(ACTIVITY A) In the nanopropeller text, what inner diameter does each ring have?
----- PROVIDED TEXT -----
Photonic and phononic modes in acoustoplasmonic toroidal nanopropellers

1. Materials and Methods

The geometry of the TnP used in this study is based on a three-lobed structure of identical rings, with an inner diameter of 65 nm and a wall thickness of 20 nm, as presented in Figure 1. The centers of the rings are disposed in the vertices of an equilateral triangle, as a result, the whole structure is circumscribed in a circle with a diameter of 200 nm. The twisted TnP is subsequently obtained by vertically sweeping this geometry along a helical path (L) with a varying $\alpha$. That sweep, together with the vertical dimension (H=60 nm), defines the pitch of the propeller ($P=2\pi H/\alpha$). TnP is a singularly connected structure and with a topological genus 3.

As mentioned, to simulate the optical and acoustic response, we assume the TnP is made of gold, following the dispersive optical constants given in Ref. [23] provided in the Lumerical® software, and the thermal expansion, sound speed and Young modulus embedded in the Finite Element Method COMSOL®.

Lumerical® software suite has been employed to solve the scattering and absorption cross section. The solutions are based on the Finite Difference Time Domain (FDTD) method. We use an impinging circularly polarized plane wave with the proper circular polarization along the z axis, with a normalized amplitude in the whole simulation cell. The cell geometry (4 $\mu$m × 4 $\mu$m × 7 $\mu$m) ensures that perfectly absorbing boundary conditions do have a negligible effect on the electromagnetic fields obtained. We use a refined mesh in the nanostructures and in the near field region (0.3 $\mu$m × 0.3 $\mu$m × 0.9 $\mu$m) of 2 nm × 2 nm × 2 nm, dx-dy-dz, respectively, growing uniformly up to a maximum of 40 nm out of the near field close to the simulation boundaries, so that convergence (to the best of our numerical capabilities) is attained. The total and scattered fields are then collected to give rise to intensity color maps and cross sections.
----- RECORDS FOR PROCESSING -----
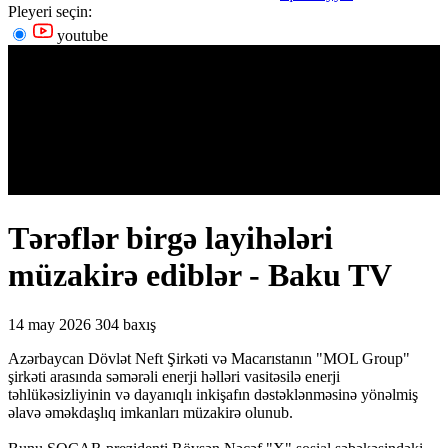
Pleyeri seçin:
youtube
Tərəflər birgə layihələri
müzakirə ediblər - Baku TV
14 may 2026
304 baxış
Azərbaycan Dövlət Neft Şirkəti və Macarıstanın "MOL Group"
şirkəti arasında səmərəli enerji həlləri vasitəsilə enerji
təhlükəsizliyinin və dayanıqlı inkişafın dəstəklənməsinə yönəlmiş
əlavə əməkdaşlıq imkanları müzakirə olunub.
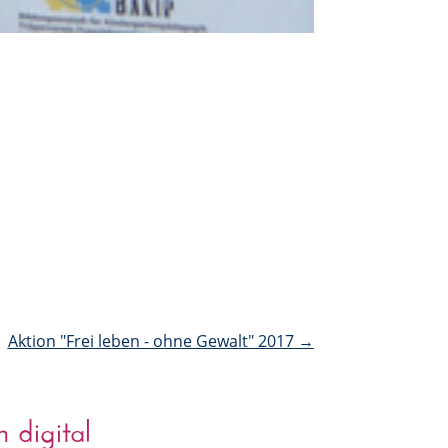
Aktion "Frei leben - ohne Gewalt" 2017
→
 digital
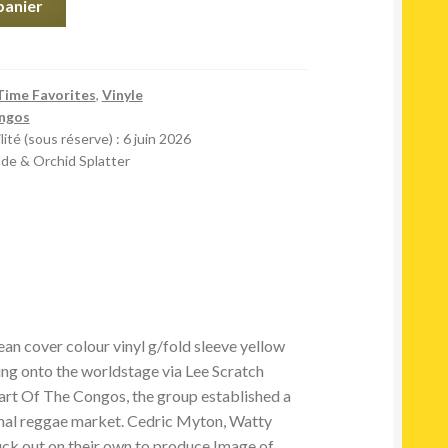
panier
Time Favorites
,
Vinyle
ngos
ité (sous réserve) : 6 juin 2026
de & Orchid Splatter
ean cover colour vinyl g/fold sleeve yellow
ging onto the worldstage via Lee Scratch
rt Of The Congos, the group established a
ional reggae market. Cedric Myton, Watty
uck out on their own to produce Image of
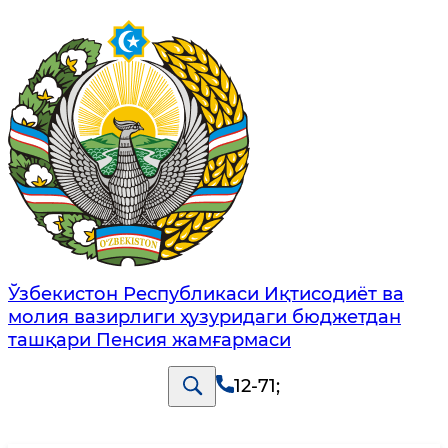
Ўзбекистон Республикаси Иқтисодиёт ва
молия вазирлиги ҳузуридаги бюджетдан
ташқари Пенсия жамғармаси
12-71
;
-----
(ACTIVITY B) Reproduce every line of the records above word for word, leaving the pictures out.

(RESULT A) 65 nm

(RESULT B)
Pleyeri seçin:
youtube
Tərəflər birgə layihələri
müzakirə ediblər - Baku TV
14 may 2026
304 baxış
Azərbaycan Dövlət Neft Şirkəti və Macarıstanın "MOL Group"
şirkəti arasında səmərəli enerji həlləri vasitəsilə enerji
təhlükəsizliyinin və dayanıqlı inkişafın dəstəklənməsinə yönəlmiş
əlavə əməkdaşlıq imkanları müzakirə olunub.
Aktion "Frei leben - ohne Gewalt" 2017
→
 digital
panier
Time Favorites
,
Vinyle
ngos
ité (sous réserve) : 6 juin 2026
de & Orchid Splatter
ean cover colour vinyl g/fold sleeve yellow
ging onto the worldstage via Lee Scratch
rt Of The Congos, the group established a
ional reggae market. Cedric Myton, Watty
uck out on their own to produce Image of
Ўзбекистон Республикаси Иқтисодиёт ва
молия вазирлиги ҳузуридаги бюджетдан
ташқари Пенсия жамғармаси
12-71
;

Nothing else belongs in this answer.